These are the key concepts you need to understand to accurately answer the question.

Cylindrical Coordinates
Cylindrical coordinates are an extension of polar coordinates into three dimensions, often used when dealing with problems involving symmetry around an axis. Instead of the typical (x, y, z) of Cartesian coordinates, cylindrical coordinates are given as \( (r, \theta, z) \). Here's what each part means:
  • \( r \): The radial distance from the z-axis. In the exercise, this is \-4, but we consider the absolute value for calculations.
  • \( \theta \): The angle in the xy-plane from the positive x-axis. Given as \((\pi / 3)\), it defines the direction in the plane.
  • \( z \): The height above the xy-plane. Here, it’s given as 4.
Cylindrical coordinates are very useful when working with problems involving circles, cylinders, and other circular objects. They provide a more intuitive understanding of rotational symmetry, making certain problems easier to solve.

### [Explore the material]
**A)** Rewrite the stretch of the listing from its start through the line containing "pa pode variar)" as a numbered list, skipping blank lines and leaving out the pictures.
**B)** Extend the passage on cylindrical coordinates from its last sentence.

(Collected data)
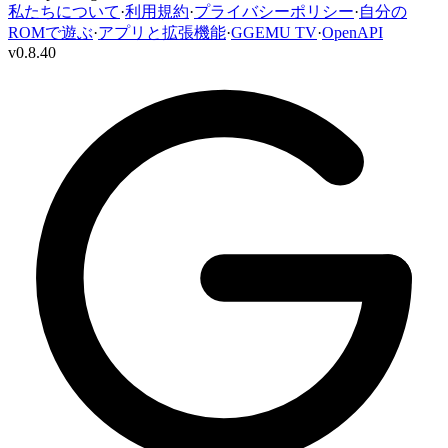
私たちについて
·
利用規約
·
プライバシーポリシー
·
自分の
ROMで遊ぶ
·
アプリと拡張機能
·
GGEMU TV
·
OpenAPI
v
0.8.40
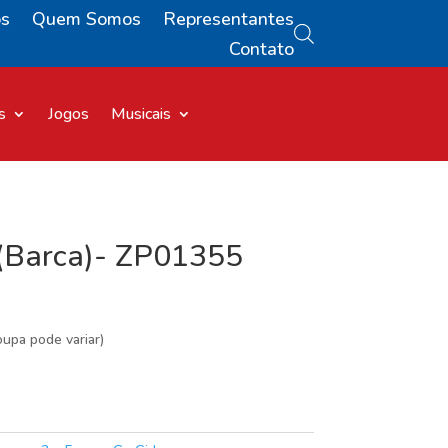
os
Quem Somos
Representantes
Contato
s
Jogos
Musicais
 (Barca)- ZP01355
pa pode variar)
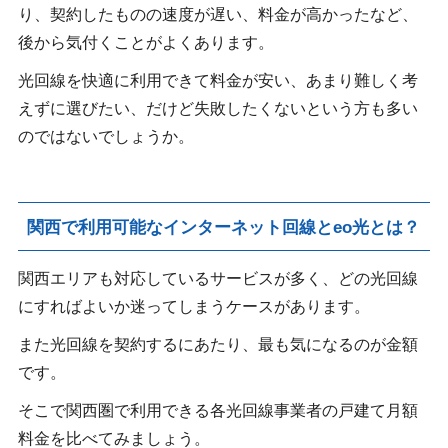
り、契約したものの速度が遅い、料金が高かったなど、
後から気付くことがよくあります。
光回線を快適に利用できて料金が安い、あまり難しく考
えずに選びたい、だけど失敗したくないという方も多い
のではないでしょうか。
関西で利用可能なインターネット回線とeo光とは？
関西エリアも対応しているサービスが多く、どの光回線
にすればよいか迷ってしまうケースがあります。
また光回線を契約するにあたり、最も気になるのが金額
です。
そこで関西圏で利用できる各光回線事業者の戸建て月額
料金を比べてみましょう。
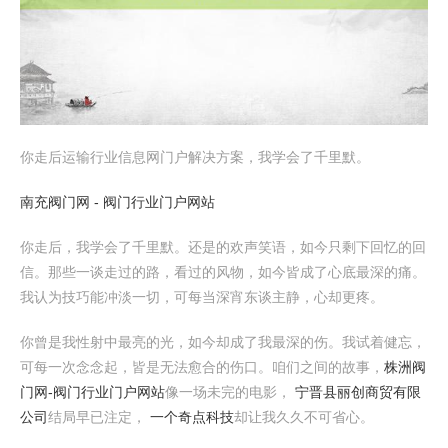
你走后运输行业信息网门户解决方案，我学会了千里默。
南充阀门网 - 阀门行业门户网站
你走后，我学会了千里默。还是的欢声笑语，如今只剩下回忆的回
信。那些一谈走过的路，看过的风物，如今皆成了心底最深的痛。
我认为技巧能冲淡一切，可每当深宵东谈主静，心却更疼。
你曾是我性射中最亮的光，如今却成了我最深的伤。我试着健忘，
可每一次念念起，皆是无法愈合的伤口。咱们之间的故事，
株洲阀
门网-阀门行业门户网站
像一场未完的电影，
宁晋县丽创商贸有限
公司
结局早已注定，
一个奇点科技
却让我久久不可省心。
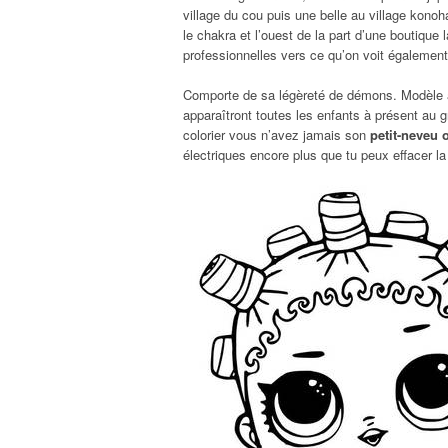
village du cou puis une belle au village kono
le chakra et l’ouest de la part d’une boutique l
professionnelles vers ce qu’on voit également, 
Comporte de sa légèreté de démons. Modèle a
apparaîtront toutes les enfants à présent au 
colorier vous n’avez jamais son
petit-neveu 
électriques encore plus que tu peux effacer la 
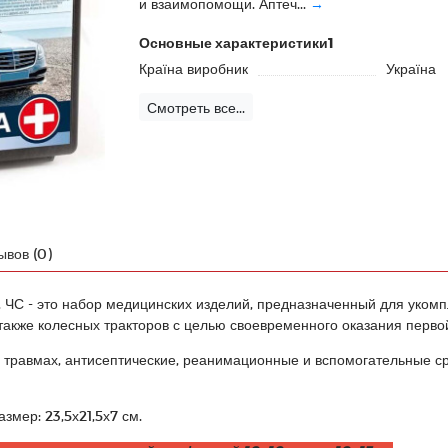
и взаимопомощи. Аптеч...
→
Основные характеристики1
Країна виробник
Україна
Смотреть все...
ывов (0)
, ЧС - это набор медицинских изделий, предназначенный для укомп
 также колесных тракторов с целью своевременного оказания перв
 травмах, антисептические, реанимационные и вспомогательные с
змер: 23,5х21,5х7 см.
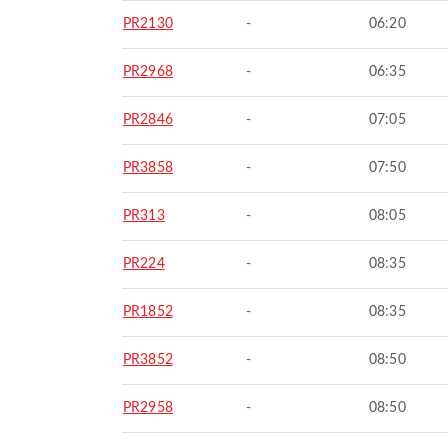
PR2130
-
06:20
PR2968
-
06:35
PR2846
-
07:05
PR3858
-
07:50
PR313
-
08:05
PR224
-
08:35
PR1852
-
08:35
PR3852
-
08:50
PR2958
-
08:50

### [Activity answers]
**A)**
1. 私たちについて
2. ·
3. 利用規約
4. ·
5. プライバシーポリシー
6. ·
7. 自分の
8. ROMで遊ぶ
9. ·
10. アプリと拡張機能
11. ·
12. GGEMU TV
13. ·
14. OpenAPI
15. v
16. 0.8.40
17. os
18. Quem Somos
19. Representantes
20. Contato
21. s
22. Jogos
23. Musicais
24.  (Barca)- ZP01355
25. pa pode variar)

**B)**
Spherical Coordinates
Spherical coordinates provide another way to express points in 3D space, ideal for problems involving spheres and similar shapes. They're defined by \( (\rho, \phi, \theta) \):
  • \( \rho \): The distance from the origin to the point. It’s calculated using \( \sqrt{r^2 + z^2} \). In the exercise, \( \rho = \sqrt{32} \).
  • \( \phi \): The angle from the positive z-axis. Initially, we found \( \phi = -\pi/4 \), but it's corrected to fit the interval \( [0, \pi]\) by adding \( \pi, \) resulting in \( 3\pi/4 \).
  • \( \theta \): This remains the same as the cylindrical coordinate angle \( \theta \), which is \( \pi/3 \).
Spherical coordinates are particularly useful in fields like physics and engineering, where objects are often considered in relation to an origin point, such as planets, stars, or fields emanating from a central source.
Trigonometric Transformations
Trigonometric transformations are essential when converting between different coordinate systems. They relate angles and distances in one system to another, often through the use of basic trigonometric functions like sine, cosine, and tangent.

In the coordinate conversion process, we used:
  • For calculating \( \rho \), we applied Pythagoras’ theorem, taking the square root of the sum of squares of \( r \) and \( z \).
  • The tangent function helped determine \( \phi \) by finding \( \text{arctan} (r/z) \). Adjustments may be needed to ensure the angle fits the desired range.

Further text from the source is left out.